Depending on your particular right-hand stance (the left-mounted thumb buttons mean this mouse isn’t ambidextrous), shifting the weight forward, back, or to either edge can make lifting more efficient and help to reduce bad habits—or at least, that’s the theory. In practice, this didn’t feel to us much different from the usual base-weighted mice, but your own mileage may vary.

We preferred the Rival 600 fully loaded, because it’s not only made for balance; it’s meant to be ultra-accurate, too. Tracking error when even slightly lifted is basically zero, thanks to the combination of the same TrueMove 3 sensor we’ve seen in SteelSeries’s Sensei mouse and a secondary lift sensor, which can be set to trigger at a custom height. It’s remarkable and a little unnerving, but there’s no cursor drift whatsoever. Capable of resolutions up to an unuseably sensitive 12,000 CPI, the TrueMove 3 was already floating around the top of our sensor leaderboard, and it’s even better here. If you end up pointing at  something you didn’t want to point at, that’s entirely on you.

Palm grip aficionados may not get on well with the placement of the front-most thumb button. Held comfortably, it’s placed just too far forward to reach without shifting the hand, which isn’t ideal in a firefight. To be fair, it’s more than reachable in claw grip, at which point the rear-most button demands a painful twist of the thumb to access. You can’t win. But, at least, there are two accessible side buttons, no matter what your preferred hold.
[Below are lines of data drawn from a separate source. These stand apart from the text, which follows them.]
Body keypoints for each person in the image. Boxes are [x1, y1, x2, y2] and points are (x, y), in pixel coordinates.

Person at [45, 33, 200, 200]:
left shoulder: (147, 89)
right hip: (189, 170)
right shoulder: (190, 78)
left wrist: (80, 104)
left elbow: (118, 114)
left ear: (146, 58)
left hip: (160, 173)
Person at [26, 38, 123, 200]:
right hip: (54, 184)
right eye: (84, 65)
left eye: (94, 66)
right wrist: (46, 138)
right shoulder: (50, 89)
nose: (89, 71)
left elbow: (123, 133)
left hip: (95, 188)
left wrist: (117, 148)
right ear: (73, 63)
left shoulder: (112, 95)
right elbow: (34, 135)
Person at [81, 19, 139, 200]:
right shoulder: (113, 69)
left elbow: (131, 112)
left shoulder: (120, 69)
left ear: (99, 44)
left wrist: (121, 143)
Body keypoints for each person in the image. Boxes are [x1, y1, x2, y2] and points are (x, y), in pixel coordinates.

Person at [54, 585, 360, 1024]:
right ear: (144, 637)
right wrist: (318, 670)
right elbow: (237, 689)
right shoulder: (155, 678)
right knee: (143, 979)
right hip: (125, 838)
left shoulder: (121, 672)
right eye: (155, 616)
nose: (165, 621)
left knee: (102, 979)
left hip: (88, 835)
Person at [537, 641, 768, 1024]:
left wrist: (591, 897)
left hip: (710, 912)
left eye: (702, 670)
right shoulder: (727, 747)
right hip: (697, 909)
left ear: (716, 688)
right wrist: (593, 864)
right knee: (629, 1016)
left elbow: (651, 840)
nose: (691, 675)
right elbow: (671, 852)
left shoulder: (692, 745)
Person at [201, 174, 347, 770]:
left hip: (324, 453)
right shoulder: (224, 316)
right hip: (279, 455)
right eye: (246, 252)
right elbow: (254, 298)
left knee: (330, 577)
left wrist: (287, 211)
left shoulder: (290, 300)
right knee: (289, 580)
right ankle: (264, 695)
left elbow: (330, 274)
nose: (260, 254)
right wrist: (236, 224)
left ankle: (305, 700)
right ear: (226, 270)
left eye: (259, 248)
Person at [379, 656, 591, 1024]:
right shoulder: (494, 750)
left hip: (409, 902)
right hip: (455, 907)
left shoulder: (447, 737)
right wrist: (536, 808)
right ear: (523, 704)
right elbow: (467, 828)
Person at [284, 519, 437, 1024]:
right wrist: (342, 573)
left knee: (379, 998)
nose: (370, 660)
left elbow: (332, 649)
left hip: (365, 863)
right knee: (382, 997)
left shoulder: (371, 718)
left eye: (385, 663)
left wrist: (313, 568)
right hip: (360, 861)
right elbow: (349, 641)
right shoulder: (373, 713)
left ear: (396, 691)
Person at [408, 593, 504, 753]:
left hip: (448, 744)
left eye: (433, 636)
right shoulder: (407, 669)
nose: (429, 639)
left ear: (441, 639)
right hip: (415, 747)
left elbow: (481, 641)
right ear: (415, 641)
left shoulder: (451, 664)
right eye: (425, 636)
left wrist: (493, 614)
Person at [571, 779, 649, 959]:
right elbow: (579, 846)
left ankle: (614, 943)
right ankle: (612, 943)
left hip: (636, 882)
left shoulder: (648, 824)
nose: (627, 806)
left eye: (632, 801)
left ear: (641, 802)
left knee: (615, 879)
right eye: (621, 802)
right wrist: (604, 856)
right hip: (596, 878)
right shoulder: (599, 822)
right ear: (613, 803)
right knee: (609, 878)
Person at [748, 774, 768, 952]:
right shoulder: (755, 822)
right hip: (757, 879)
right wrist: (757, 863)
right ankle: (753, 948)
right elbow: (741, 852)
Each of the main buttons is molded independently of the Rival’s main body, and afforded a microswitch of just about perfect weight, resisting resting-hand misclicks without any trouble, but remaining light enough to stop your fingers tiring. The wheel, coated with tire-track silicon and nicely notched, takes a fair amount of force to press down; behind it, the two-level resolution toggle is raised just enough that it can be clicked with the second knuckle of the middle finger.

Lights fantastic

While much of the design work has clearly been focused on control, as it should be, SteelSeries has not forgotten the aesthetic side of things. There’s a good swathe of RGB lighting running from the edges of the mouse wheel down side panel-hugging strips to an illuminated logo on the base, all compatible with SteelSeries’s excellent Prism lighting system. This means you can sync up your compatible gear, and even get visual notifications from the likes of Discord via your mouse, because you need that. Everything’s beautifully coated in that grease-magnet soft plastic finish that tends to wear away and get sticky after a few years’ solid use (so bear that in mind), and there’s an extra dash of silicon on the base of each side grip, adding to the luxury feel and the sureness of the grip. The cable’s not braided, but it’s replaceable, so we won’t dock it any points.
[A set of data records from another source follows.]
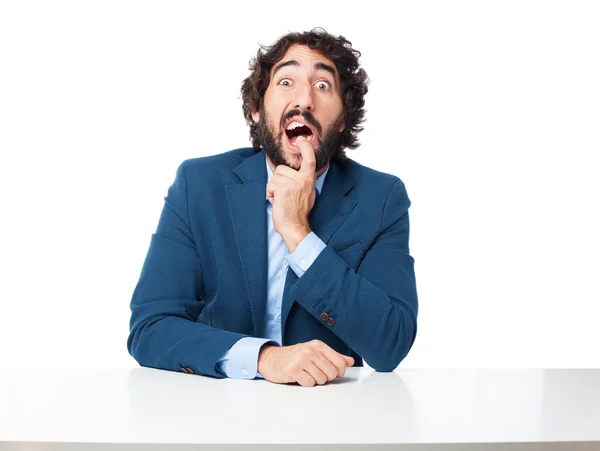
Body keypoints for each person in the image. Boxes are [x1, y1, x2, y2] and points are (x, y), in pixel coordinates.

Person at [127, 28, 418, 387]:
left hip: (330, 417)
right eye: (285, 82)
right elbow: (151, 328)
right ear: (255, 109)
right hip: (213, 416)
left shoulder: (381, 197)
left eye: (323, 85)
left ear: (343, 120)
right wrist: (264, 358)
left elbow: (391, 344)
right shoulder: (198, 185)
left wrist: (299, 233)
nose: (304, 100)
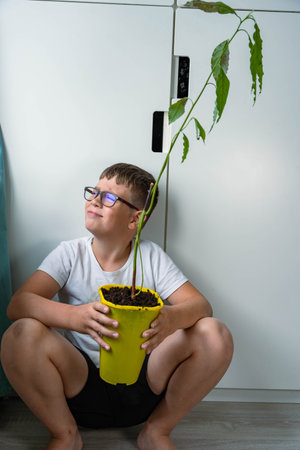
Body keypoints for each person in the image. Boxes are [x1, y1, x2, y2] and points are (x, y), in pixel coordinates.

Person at [0, 162, 233, 450]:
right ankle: (65, 435)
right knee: (21, 332)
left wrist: (171, 319)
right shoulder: (70, 254)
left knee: (214, 333)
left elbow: (201, 306)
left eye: (109, 197)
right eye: (94, 192)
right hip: (80, 387)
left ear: (135, 219)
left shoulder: (150, 256)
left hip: (142, 385)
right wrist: (73, 317)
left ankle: (156, 431)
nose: (95, 200)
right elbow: (19, 304)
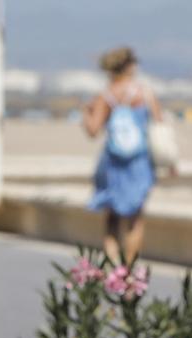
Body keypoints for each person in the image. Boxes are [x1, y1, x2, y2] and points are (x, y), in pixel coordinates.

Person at [81, 46, 163, 265]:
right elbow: (158, 125)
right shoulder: (144, 93)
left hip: (113, 162)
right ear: (130, 66)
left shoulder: (106, 95)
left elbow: (92, 130)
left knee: (112, 218)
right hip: (139, 162)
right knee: (135, 219)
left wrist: (87, 112)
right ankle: (130, 268)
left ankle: (114, 266)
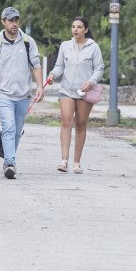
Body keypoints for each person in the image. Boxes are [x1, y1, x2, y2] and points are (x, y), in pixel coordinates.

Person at [0, 6, 45, 179]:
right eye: (10, 20)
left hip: (24, 96)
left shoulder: (28, 42)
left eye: (16, 20)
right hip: (3, 94)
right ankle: (10, 162)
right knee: (9, 128)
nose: (14, 24)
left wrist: (40, 87)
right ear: (3, 21)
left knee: (17, 131)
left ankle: (8, 159)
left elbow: (36, 65)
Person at [47, 16, 104, 174]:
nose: (75, 30)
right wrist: (52, 75)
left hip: (84, 91)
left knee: (80, 124)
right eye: (73, 27)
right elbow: (59, 66)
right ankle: (64, 161)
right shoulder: (65, 46)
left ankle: (76, 163)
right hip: (66, 90)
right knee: (66, 121)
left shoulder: (93, 47)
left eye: (79, 27)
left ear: (85, 30)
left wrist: (91, 82)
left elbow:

In fact, it’s a real struggle to mark down the Rival 600 at all. It’s not the cheapest mouse, and there are minuscule niggles that we could pick holes in, but it’s an incredible performer where it counts. SteelSeries’s design resurgence continues apace—we’re just waiting for the Danish hardware wizards to lose their balance. Too cheesy?

This article was originally published in Maximum PC issue 151. For more quality articles about all things PC hardware, you can subscribe to Maximum PC now.

The Verdict
Steelseries Rival 600

Not the cheapest mouse, and there are minuscule niggles that we could pick holes in, but it’s an incredible performer where it counts.